I first visited North Korea in 2014 with the British Agency Lupine Travel. It was a rollercoaster of an experience. It was eye-opening, it was educational, it was emotional and in some ways tragic too. You step into a different world, one far removed from your own. The train journey to Pyongyang elucidated scenes of backward, humble villages frozen in time. Despite such humbling poverty, everything was carefully decorated to the tiniest detail in slogans, statues and carefully crafted imagery. The North Korean state using all of these measures to claim that it was apparently not oppressing these people, but liberating and enabling them. The feelings of all strike you so deep and that’s before you even begin to witness the palace like museums acting as literal monuments of worship, directed around by two local guides who give microscopic attention to what you see, observe and photograph. Above all, you’re always left wondering, what’s real, what’s not real? With experience, you start to work it out.
Afterwards, I didn’t quite believe there was any comparable travel experience on Earth, it beat dozing off on a tacky Spanish beach hands down. In fact, upon leaving I was so driven by the experience that I felt compelled that others could learn from it as well. With this in mind, I got back in touch with Lupine and began to work for them, promoting tours as well as representing groups as a guide, utilising my academic knowledge of North Korean affairs to my advantage. Soon enough, I had been back three additional times. Although the experience has become somewhat routine, desensitising me to things other people are fearful of, it has never failed to excite me or dissuade others from doing it. Its role I have come to love and cherish.

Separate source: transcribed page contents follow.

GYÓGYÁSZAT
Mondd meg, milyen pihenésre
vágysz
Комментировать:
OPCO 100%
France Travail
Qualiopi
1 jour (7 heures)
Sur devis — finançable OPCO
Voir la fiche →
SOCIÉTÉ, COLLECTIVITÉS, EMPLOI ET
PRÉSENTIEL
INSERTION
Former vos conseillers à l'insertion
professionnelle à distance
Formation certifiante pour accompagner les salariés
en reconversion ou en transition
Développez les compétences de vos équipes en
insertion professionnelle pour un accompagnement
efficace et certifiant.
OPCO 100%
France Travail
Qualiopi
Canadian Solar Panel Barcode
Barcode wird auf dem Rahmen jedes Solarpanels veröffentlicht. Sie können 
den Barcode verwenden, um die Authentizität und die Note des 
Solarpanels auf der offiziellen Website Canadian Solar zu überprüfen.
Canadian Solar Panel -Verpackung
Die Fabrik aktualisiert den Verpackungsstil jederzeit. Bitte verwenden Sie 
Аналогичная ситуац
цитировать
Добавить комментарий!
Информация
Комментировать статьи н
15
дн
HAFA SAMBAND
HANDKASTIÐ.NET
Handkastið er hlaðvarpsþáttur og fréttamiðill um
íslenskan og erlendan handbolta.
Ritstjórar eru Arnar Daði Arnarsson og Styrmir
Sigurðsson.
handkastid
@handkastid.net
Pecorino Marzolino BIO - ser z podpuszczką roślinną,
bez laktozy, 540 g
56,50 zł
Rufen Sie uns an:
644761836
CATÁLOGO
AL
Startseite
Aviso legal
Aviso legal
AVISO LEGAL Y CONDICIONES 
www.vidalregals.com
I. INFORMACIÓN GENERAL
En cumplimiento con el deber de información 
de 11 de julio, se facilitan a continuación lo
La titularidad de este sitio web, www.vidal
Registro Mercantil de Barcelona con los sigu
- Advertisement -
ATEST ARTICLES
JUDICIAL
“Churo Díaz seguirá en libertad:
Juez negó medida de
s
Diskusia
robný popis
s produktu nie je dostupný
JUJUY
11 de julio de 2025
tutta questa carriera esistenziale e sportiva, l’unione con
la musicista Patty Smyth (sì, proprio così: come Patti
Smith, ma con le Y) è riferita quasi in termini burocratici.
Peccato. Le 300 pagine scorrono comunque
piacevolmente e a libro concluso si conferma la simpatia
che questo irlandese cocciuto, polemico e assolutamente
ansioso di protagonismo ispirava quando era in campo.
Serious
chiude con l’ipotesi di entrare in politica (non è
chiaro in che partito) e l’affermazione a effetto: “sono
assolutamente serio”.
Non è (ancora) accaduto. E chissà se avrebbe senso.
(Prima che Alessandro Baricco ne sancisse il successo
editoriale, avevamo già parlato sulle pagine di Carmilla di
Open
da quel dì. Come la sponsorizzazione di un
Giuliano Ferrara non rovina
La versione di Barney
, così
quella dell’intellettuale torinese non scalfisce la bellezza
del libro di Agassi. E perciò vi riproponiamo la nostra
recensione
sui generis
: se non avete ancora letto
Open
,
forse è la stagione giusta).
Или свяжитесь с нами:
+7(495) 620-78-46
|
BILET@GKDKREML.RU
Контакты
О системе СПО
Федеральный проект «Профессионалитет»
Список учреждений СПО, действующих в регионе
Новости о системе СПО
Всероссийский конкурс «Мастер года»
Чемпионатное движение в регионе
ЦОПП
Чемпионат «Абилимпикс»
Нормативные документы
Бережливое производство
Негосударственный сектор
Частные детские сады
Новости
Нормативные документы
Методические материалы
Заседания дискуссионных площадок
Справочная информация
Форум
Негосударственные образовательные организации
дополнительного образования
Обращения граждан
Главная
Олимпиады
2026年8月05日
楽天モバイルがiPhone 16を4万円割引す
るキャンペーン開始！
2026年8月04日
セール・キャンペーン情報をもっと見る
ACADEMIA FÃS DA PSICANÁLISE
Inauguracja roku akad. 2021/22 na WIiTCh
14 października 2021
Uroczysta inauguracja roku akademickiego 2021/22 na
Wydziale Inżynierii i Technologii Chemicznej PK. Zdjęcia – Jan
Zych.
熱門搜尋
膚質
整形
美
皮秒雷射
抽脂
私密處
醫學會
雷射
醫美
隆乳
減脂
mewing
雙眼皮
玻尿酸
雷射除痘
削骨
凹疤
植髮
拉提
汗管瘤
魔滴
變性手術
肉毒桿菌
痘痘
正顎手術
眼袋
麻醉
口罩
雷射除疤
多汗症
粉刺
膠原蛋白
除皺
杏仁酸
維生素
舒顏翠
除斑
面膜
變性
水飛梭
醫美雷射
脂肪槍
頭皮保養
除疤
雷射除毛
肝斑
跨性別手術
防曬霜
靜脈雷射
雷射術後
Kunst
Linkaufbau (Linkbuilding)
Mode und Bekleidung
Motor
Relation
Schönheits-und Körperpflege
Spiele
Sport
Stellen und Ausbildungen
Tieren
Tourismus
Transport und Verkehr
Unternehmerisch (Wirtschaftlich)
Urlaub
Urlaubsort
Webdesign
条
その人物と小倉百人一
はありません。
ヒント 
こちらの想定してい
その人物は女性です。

Some people say we shouldn’t go to North Korea, they say it is unethical because it gives credence to a brutal regime which builds illegal nuclear weapons. I don’t see it that way, rather, visiting this country offers an opportunity to build bridges, to break down barriers and dissolve decades of mutual fear. For all the North Korean regime imposes a cruel way of life on its people, those people are still human beings. They are not brainwashed robots, deluded and deceived about their situation, but real people who live real lives, just trying to make the best out of what they have. On my journeys, I have met some wonderful people in that country, whom for all the propaganda and tension still have a willingness and curiosity to welcome and take an interest in visitors, nothing is going to happen to you. Even if they outwardly must pay lip service to it, beneath the surface the locals do not bare the banner of belligerence which Kim Jong Un snarls to the world. Beyond all that hysteria, lies a heart.
So yes, I believe Visiting North Korea is quite an incredible thing to do, but I speak as someone who enjoys defying “the ordinary” in life. I understand it will never be everyone’s cup of tea; I’m not that unhinged. Yet above all it offers us an opportunity to step out of our comfort zones and walk beyond the horizon, to challenge and test what we know, to question, to think and to explore. Although what you see is certainly not the full extent of what goes on there, you actually have a chance to visit the world’s most secretive and isolated country. Test yourself, try it.